A simple python webscrapping tool with bs4 that navigates to sub pages. It navigates through each company URL and collects specific information, saving it to a CSV file. This can be useful for gathering data for research or analysis purposes. It pulled next to 200 company's data in less than two minutes.
- Navigates through each company URL on the URL and extracts relevant information.
- Collects data such as company name, address, city, state, postal code, phone number, email, and website.
- Saves the extracted data to a CSV file for further analysis.
- Python 3.x installed on your machine.
- Required Python libraries: requests, beautifulsoup4.
- Clone the repository or download the source code.
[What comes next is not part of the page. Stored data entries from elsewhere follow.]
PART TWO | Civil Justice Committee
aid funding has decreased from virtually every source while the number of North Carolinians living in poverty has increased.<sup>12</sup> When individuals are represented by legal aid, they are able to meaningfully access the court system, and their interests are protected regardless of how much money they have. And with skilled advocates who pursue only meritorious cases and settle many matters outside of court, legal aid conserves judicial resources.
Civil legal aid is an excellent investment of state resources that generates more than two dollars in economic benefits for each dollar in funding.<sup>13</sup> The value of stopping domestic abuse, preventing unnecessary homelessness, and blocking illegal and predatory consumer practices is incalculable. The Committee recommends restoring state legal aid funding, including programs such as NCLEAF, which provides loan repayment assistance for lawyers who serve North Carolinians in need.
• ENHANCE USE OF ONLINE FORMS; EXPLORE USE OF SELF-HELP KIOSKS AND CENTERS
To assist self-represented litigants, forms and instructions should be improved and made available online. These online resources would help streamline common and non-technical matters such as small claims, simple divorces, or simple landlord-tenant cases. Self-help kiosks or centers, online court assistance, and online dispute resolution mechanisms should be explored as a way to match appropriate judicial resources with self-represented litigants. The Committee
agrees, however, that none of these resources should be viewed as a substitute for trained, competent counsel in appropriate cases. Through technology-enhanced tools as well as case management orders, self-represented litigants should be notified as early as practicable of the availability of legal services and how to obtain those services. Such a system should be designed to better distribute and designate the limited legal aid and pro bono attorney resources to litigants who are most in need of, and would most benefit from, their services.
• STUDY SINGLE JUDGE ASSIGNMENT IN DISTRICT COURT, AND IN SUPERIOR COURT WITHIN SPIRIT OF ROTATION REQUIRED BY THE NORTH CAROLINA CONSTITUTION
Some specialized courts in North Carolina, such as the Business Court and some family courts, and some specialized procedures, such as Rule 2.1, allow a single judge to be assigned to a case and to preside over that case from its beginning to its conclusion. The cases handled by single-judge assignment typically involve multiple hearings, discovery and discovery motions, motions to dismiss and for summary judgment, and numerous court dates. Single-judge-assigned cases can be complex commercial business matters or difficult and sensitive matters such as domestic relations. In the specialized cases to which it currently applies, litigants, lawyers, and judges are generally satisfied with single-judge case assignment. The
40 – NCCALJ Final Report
- Install the required Python dependencies by running the following command:
$ pip install requests beautifulsoup4
- Open the Python script in a text editor.
- Update the
url_base
variable in the code with the URL of the company page containing the list of companies. - Run the Python script by executing the following command:
$ python crawler.py
- The script will start scraping the company data by navigating through each company URL and saving it to a CSV file named
company_data.csv
.
- You can modify the CSV file name and the specific fields being extracted by modifying the code in
crawler.py
.
Contributions are welcome! If you find any issues or have suggestions for improvements, please feel free to open an issue or submit a pull request.
This project is licensed under the MIT License.